Какое нам, черт возьми, небожителям, дело до того,
о чем думает онr,. какие чувства в нем возбуждает шсстопаловская
муза, когда глядит поэт в спину молодого человека,
как мы помним, проворно выскочившего вслед за Винтом
в коридор.
- Постой, земляк,- обратил на себя внимание незнакомец,
в котором мы, кстати, узнаем беспокойного пассажира,
полчаса назад без спроса заглянувшего в служебное
купе справиться о длительности стоянки в городе Барабинске.
Винт остановился, и мы, глядя в его круглую, лоснящуюся
от самодовольства рожу, все же должны, непременно
еще раз должны отметить,- пьян был бандит, как
сапожник, как слесарь, как киномеханик, как весь поселок
Южный в субботу вечером, и тем, конечно, достойнее
восхищения и удивления все его сегодняшние подвиги.
- Чего? - спросил Винт, при виде обеспокоенного
пассажира хорошего расположения духа терять не собираясь.
- Земляк, понимаешь,- сказал неизвестный, даже
слишком приблизившись,- в Москву еду, понял, дембельнулся
и еду поступать. А служил в особых частях. - добавил
неожиданно с новой интонацией в голосе. - Слыхал?
- Нет,- честно ответил Винт, строевую школу не
прошедший по причине слабости сердечной мышцы.
- Голыми руками убивать учили.
- Мм-м,- изрек Винт, слегка отстраняясь.
- Да я не к тому,- смутился дембель нежелательного
эффекта неуместного хвастовства,- в Москву еду поступать,
ну, там девушки, столица, сам понимаешь, приодеться
хочется.
- Мм-м,- качнулся Винт, проявляя понятное нетерпение.
- Смотри, там в купе у тебя друзья твои, они могут
достать "Врангель"? Или хоть один свой продать? У них
небось есть где еще взять, а мне негде, понял. Деньги есть,
а негде. Сечешь? А надо позарез, в Москву еду. Ты их
хорошо знаешь? Продадут, нет? Если что, с меня пузырь.
Спросишь?
- Спрошу.
- Только мне фуфла не надо. Только "Врангель". Понял?
- Понял,- заверил Винт, неопределенно ухмыльнулся,
тряхнул форменной (к коей испытывал ненормальную привязанность)

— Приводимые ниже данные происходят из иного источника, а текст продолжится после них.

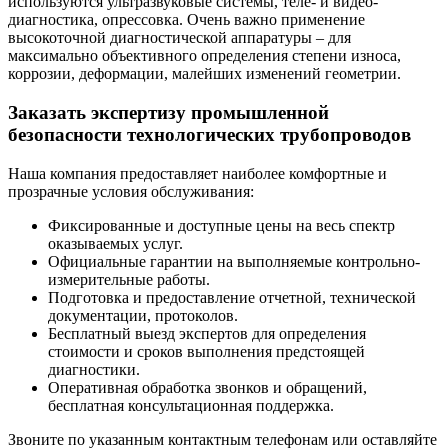
используются ультразвуковые системы, теле- и видео-
диагностика, опрессовка. Очень важно применение
высокоточной диагностической аппаратуры – для
максимально объективного определения степени износа,
коррозии, деформации, малейших изменений геометрии.
Заказать экспертизу промышленной
безопасности технологических трубопроводов
Наша компания предоставляет наиболее комфортные и
прозрачные условия обслуживания:
Фиксированные и доступные цены на весь спектр
оказываемых услуг.
Официальные гарантии на выполняемые контрольно-
измерительные работы.
Подготовка и предоставление отчетной, технической
документации, протоколов.
Бесплатный выезд экспертов для определения
стоимости и сроков выполнения предстоящей
диагностики.
Оперативная обработка звонков и обращений,
бесплатная консультационная поддержка.
Звоните по указанным контактным телефонам или оставляйте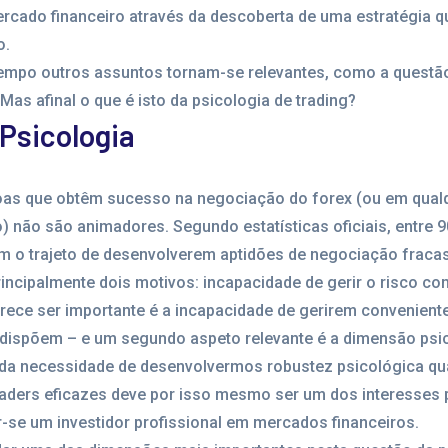
ercado financeiro através da descoberta de uma estratégia q
o.
empo outros assuntos tornam-se relevantes, como a questã
 Mas afinal o que é isto da psicologia de trading?
Psicologia
as que obtêm sucesso na negociação do forex (ou em qualq
) não são animadores. Segundo estatísticas oficiais, entre 
am o trajeto de desenvolverem aptidões de negociação fraca
incipalmente dois motivos: incapacidade de gerir o risco c
rece ser importante é a incapacidade de gerirem convenien
 dispõem – e um segundo aspeto relevante é a dimensão psi
 da necessidade de desenvolvermos robustez psicológica q
aders eficazes deve por isso mesmo ser um dos interesses p
-se um investidor profissional em mercados financeiros.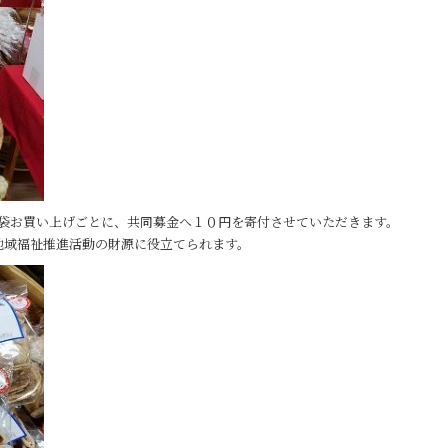
１袋お買い上げごとに、共同募金へ１０円を寄付させていただきます。
地域福祉推進活動の財源に役立てられます。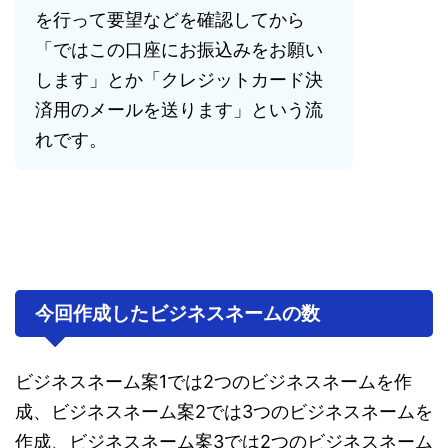
を行って要望などを確認してから
「ではこの口座にお振込みをお願い
します」とか「クレジットカード決
済用のメールを送ります」という流
れです。
今回作成したビジネスネームの数
ビジネスネーム案1では2つのビジネスネームを作
成、ビジネスネーム案2では3つのビジネスネームを
作成、ビジネスネーム案3では2つのビジネスネーム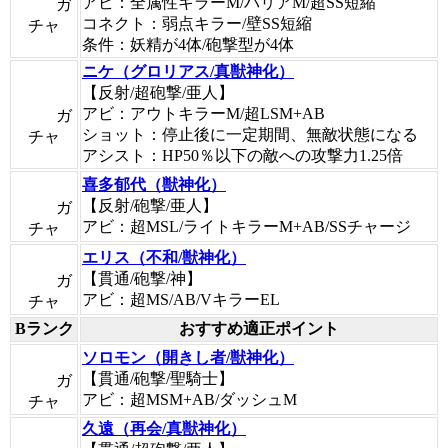
アビ：全属性キラーM/バリアM/超SS短縮
ガ
コネクト：弱点キラー/壁SS短縮
チャ
条件：妖精が4体/砲撃型が4体
ニケ（グロリアス/真獣神化）
【反射/超砲撃/亜人】
アビ：アウトキラーM/超LSM+AB
ガ
ショット：停止後に一定期間、無敵状態になる
チャ
アシスト：HP50％以下の敵への攻撃力1.25倍
喜多郁代（獣神化）
【反射/砲撃/亜人】
ガ
アビ：超MSL/ライトキラーM+AB/SSチャージ
チャ
エリス（不和/獣神化）
【貫通/砲撃/神】
ガ
アビ：超MS/AB/VキラーEL
チャ
Bランク
おすすめ適正ポイント
ソロモン（開きし者/獣神化）
【貫通/砲撃/聖騎士】
ガ
アビ：超MSM+AB/ダッシュM
チャ
久遠（再会/真獣神化）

фуражкой и отправился восвояси, а дембельнувшийся
и ехавший поступать некоторое время смотрел вслед
удаляющемуся проводнику, прикидывая, должно быть, подведет
киряла или нет.
Забегая вперед, заметим,- не подвел; и тут же, отбежав
назад, огорчимся,- обидно, Егор Гаврилович разговора не
слышал. Вполне вероятно, рассерчал бы не к вечеру следующего
дня, а прямо сейчас, прогневался бы, да не на
наших несчастных путешественников, а на субъекта, осуждения
(безусловно, тут сугубо личное мнение автора) куда
больше заслуживавшего. Но, увы, одними лишь неопределенными
подозрениями пробавлялась в тот момент поэтическая
фантазия Гаврилыча.
А жаль, ибо покупателя "Врангелей", имя которого,
кстати, Анатолий Семиручко, Остяков уже невзлюбил, поскольку
имел неуемный малый глупость, красок и эмоций
не жалея, перед самым Барабинском расстроить бесконечно
Егора Гавриловича, поведав с кровожадным восторгом, как
он, Семиручко, одними руками темной ночьюпередушил
дюжину напавших на заставу (да-да. писателю представился
пограничником) узкоглазых.
Аморальность нашего века с некоторых пор приносила
Егору Гавриловичу неисчислимые страдания. Холодность,
злоба и отсутствие милосердия меж современников мучили
писателя. И в своем, между прочим, "Балакире" говорил он
об этом на каждой странице, и доискивался до истоков
людского бесчувствия, и устами непогрешимого деда Ишки
объяснял, отчего добро и справедливость народ чтить
перестал. От корней просто оторвался, от земли - прародительницы
жизни, русской свето- и мироносной почвы.
Особенно молодежь. О, как неизбывна была ненависть
писателя к юности. И не здоровье ее, не радость
и оптимизм лишали поэта покоя и сна, а сатанинская
тяга к ложным ценностям, презрение к избе, очагу
и парному молоку. Не мог смириться Остяков с тем, что
падко молодое поколение на блеск и мишуру бездушной,
на отчуждении и жадности выросшей цивилизации и соблазняется
каждодневно безнравственными и бесчеловечными
ее идеалами.
Ну и хорошо. Хватит об этом. Let him go.
Егор Гаврилович и без нас уже прославлен и ославлен,
превращен в хрестоматийный тип, типаж еженедельных
упражнений отечественной публицистики. Открытий нам
уже не сделать, и потому - Бог с ним.